▶ [Exercise goal] Please repeat every entry below word for word, leaving out the pictures.
[Task inputs]
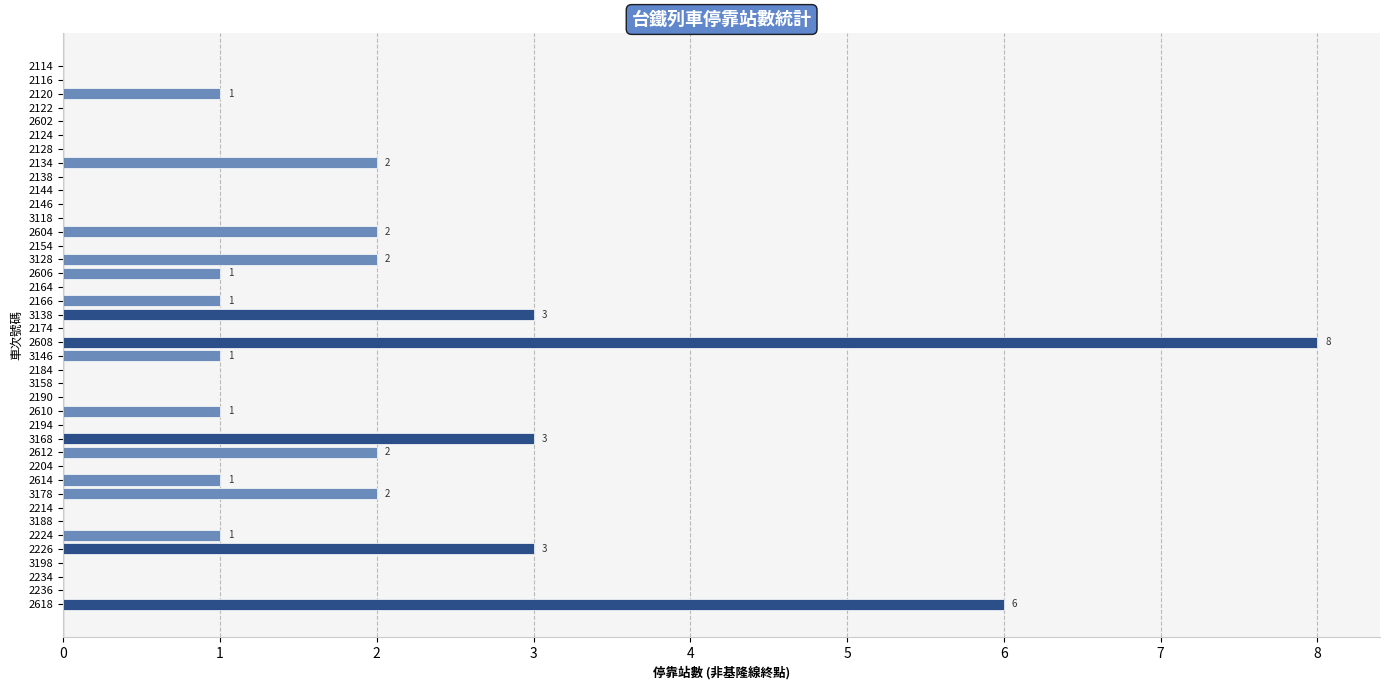

What value does the data have at 2608?

8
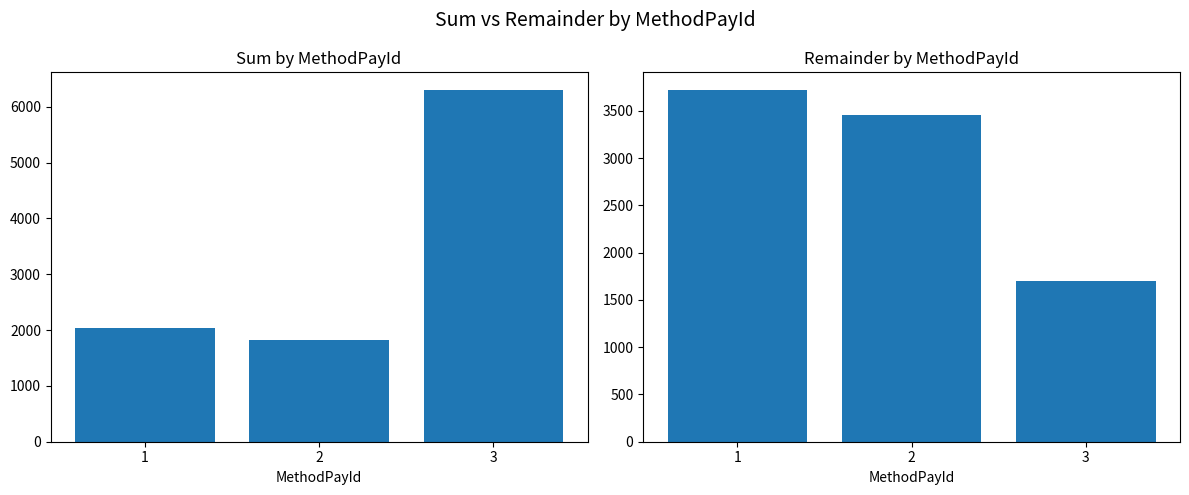

How many bars are there in total?

6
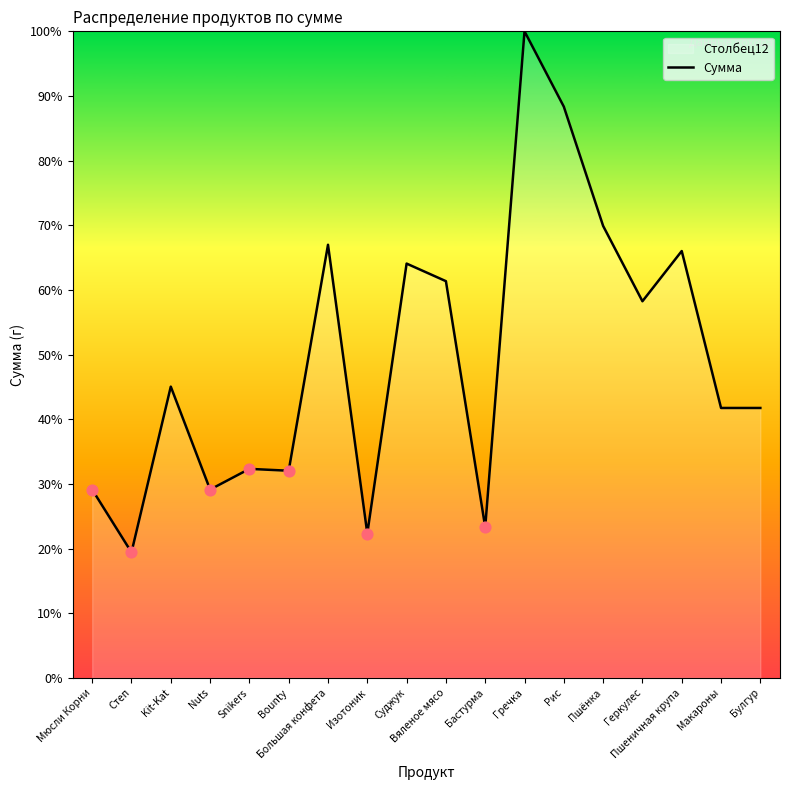

What is the ratio of the value at Пшеничная крупа to the value at Булгур?

1.6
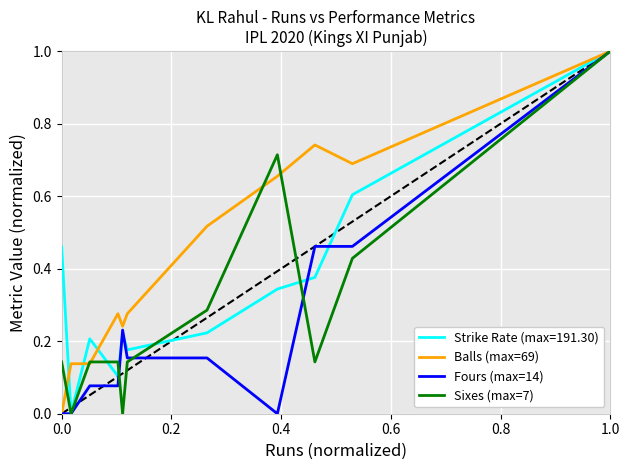

Rank the series by their average value, from lowest to highest.

Fours (max=14), Sixes (max=7), Strike Rate (max=191.30), Balls (max=69)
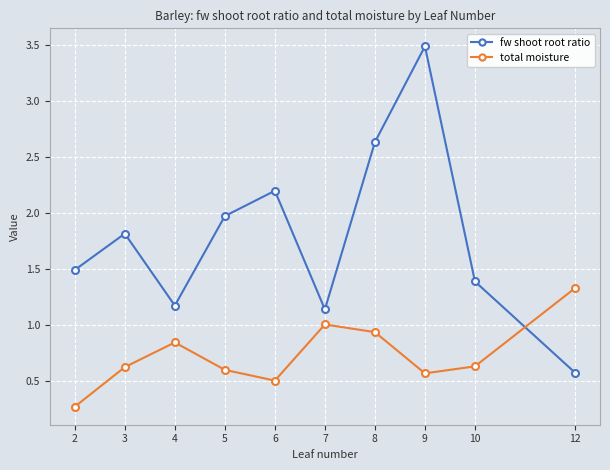

What is the difference between the second highest and second lowest values in the fw shoot root ratio series?

1.5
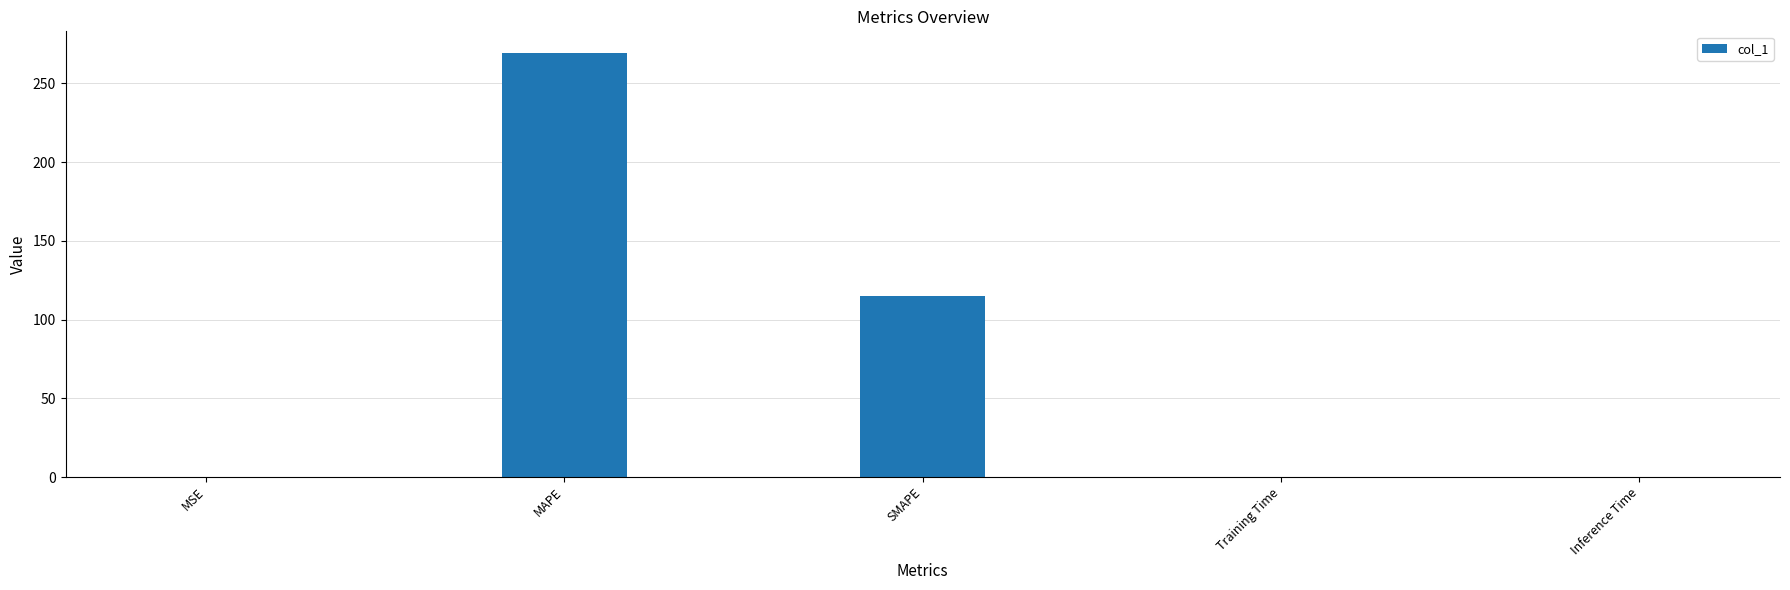

What is the maximum value shown in the chart?

269.6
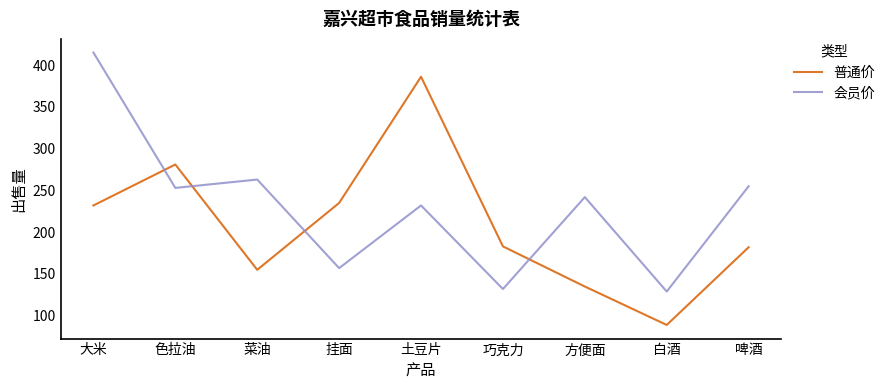

At which category does 普通价 reach its first local peak?

色拉油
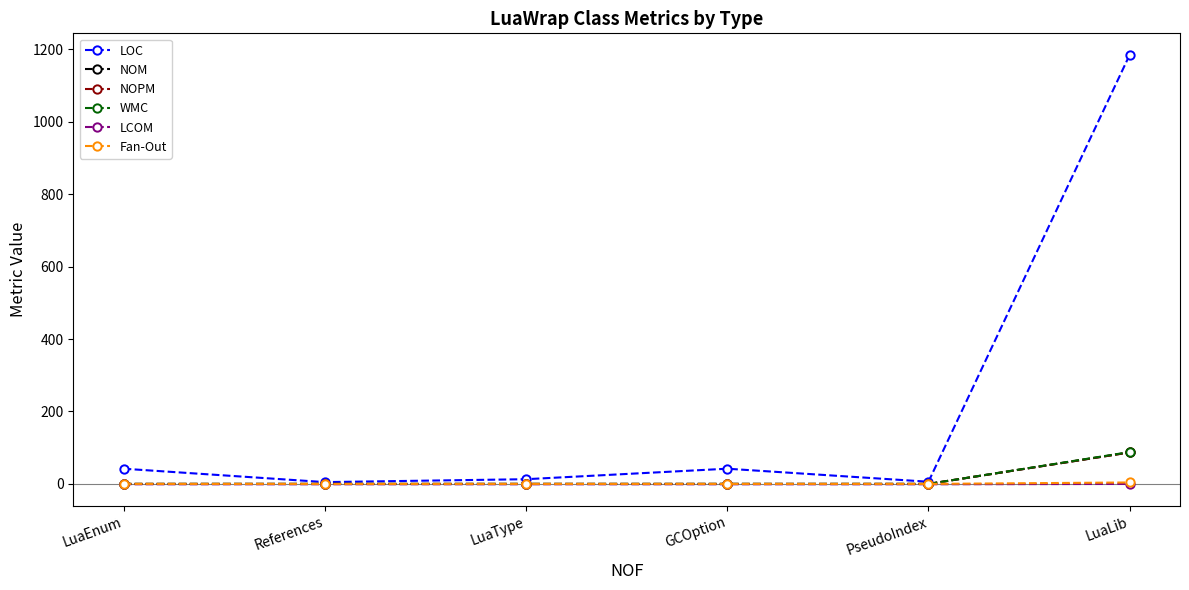

Which label corresponds to the smallest value in the chart?

LuaEnum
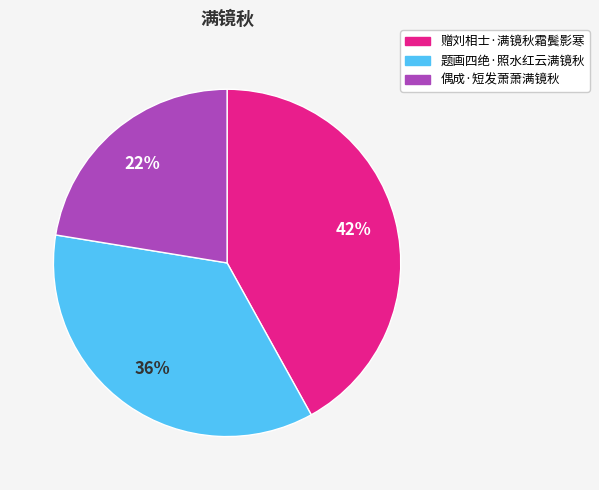

Is there any slice that represents more than half of the pie?

No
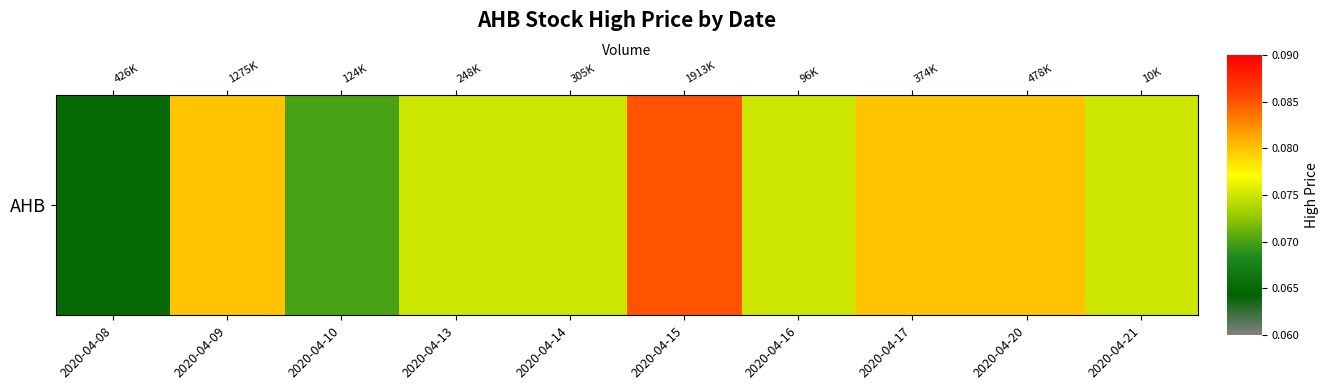

True or false: the data shows 0.1 at 2020-04-14.

True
[/Task inputs]
▶ [Written reply]
What value does the data have at 2608?

8

How many bars are there in total?

6

What is the ratio of the value at Пшеничная крупа to the value at Булгур?

1.6

Rank the series by their average value, from lowest to highest.

Fours (max=14), Sixes (max=7), Strike Rate (max=191.30), Balls (max=69)

What is the difference between the second highest and second lowest values in the fw shoot root ratio series?

1.5

What is the maximum value shown in the chart?

269.6

At which category does 普通价 reach its first local peak?

色拉油

Which label corresponds to the smallest value in the chart?

LuaEnum

Is there any slice that represents more than half of the pie?

No

True or false: the data shows 0.1 at 2020-04-14.

True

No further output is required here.